Tuesday, April 26, 2011

Me

Power. It's what turns Me on. Not abusive power, but the power to be in control of a situation.  The power to cause reactions in another person.Sounds scary I am sure, but let Me elaborate.

Reactions.  Sighs, moans, shudders, whimpers, joy, orgasm, fear, anger, jealousy,  pain, pleasure, and all the other reactions that a person can have to whatever is going on around them, or happen to them fascinate Me. I would never go out and purposefully scare someone that I didn't know, or hit some stranger to cause true pain.Still seeing someone react peaks My interest. This is especially true of whomever I might be with  in a relationship , or play wise.

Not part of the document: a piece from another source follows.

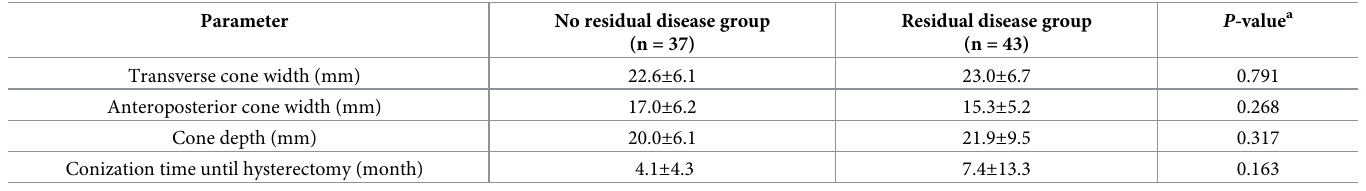
Table 2. Analysis of cone surgical characteristics as possible risk factors for the presence of residual disease in the hysterectomy specimens of women after coniza- tion for CIN 2/3 with endocervical cone margin involvement (mean ± SD).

Knowing that I have the power and the control over them to cause the myriad of reactions they can undergo is very erotic to Me. The fear in a subs eyes when they see I take out the paddle or the cane. Yes they might love the pain they know is coming. Even crave it. Yet there is still that little bit of fear and uncertainty. The soft sighs and the goosebumps when I kiss the inside of her elbow, or the back of her knee. The moans, screams, and quivering when she orgasms from My tongue. The power to co cause those reactions in her. the power to control when she has those reactions. The power to control how strong those reactions will be through My manipulations. Even anger and jealousy. Now not swinging your fists anger, or smashing your car windshield jealousy. I mean the anger I hear in her voice when I have brought her to the edge of release a half dozen times and again not allowed her to orgasm. The cussing and swearing. The begging and pleading. Hearing the anger in her voice. Hearing the need, the desire, the craving. The feeling that  I get from causing these kinds of reactions is exhilarating. Causing an intense, body shaking, sheet clenching, wake the neighbors orgasm in the one I am with at times can be intensely more pleasurable than my own reaching release.

Jealousy is a special reaction. I don't particularly like causing the reaction of jealousy, but I do find the emotion itself fascinating.  I played with a young lady awhile ago that had her little green monster. When she first experienced it in regards to me I think she was surprised by it. W/we  weren't in a relationship. Just playing a bit at that point, but the attentions I showed to another young lady ( and the flirtation toward me of the other young lady) brought out her little green monster. I found her reaction to her own reaction to be as fascinating as the jealousy itself. She worked through it and came to a better understanding of it,  but it was still there.

Because of this My likes and dislikes run the spectrum. I am a sadist yes, but I also like the non pain. Rough, smooth, hard, soft, loud, quiet, hot, cold, fast, slow. If I am to cause and control the reactions that I desire, and through this bring about the reactions in Myself that I crave, I must use  all of these and more.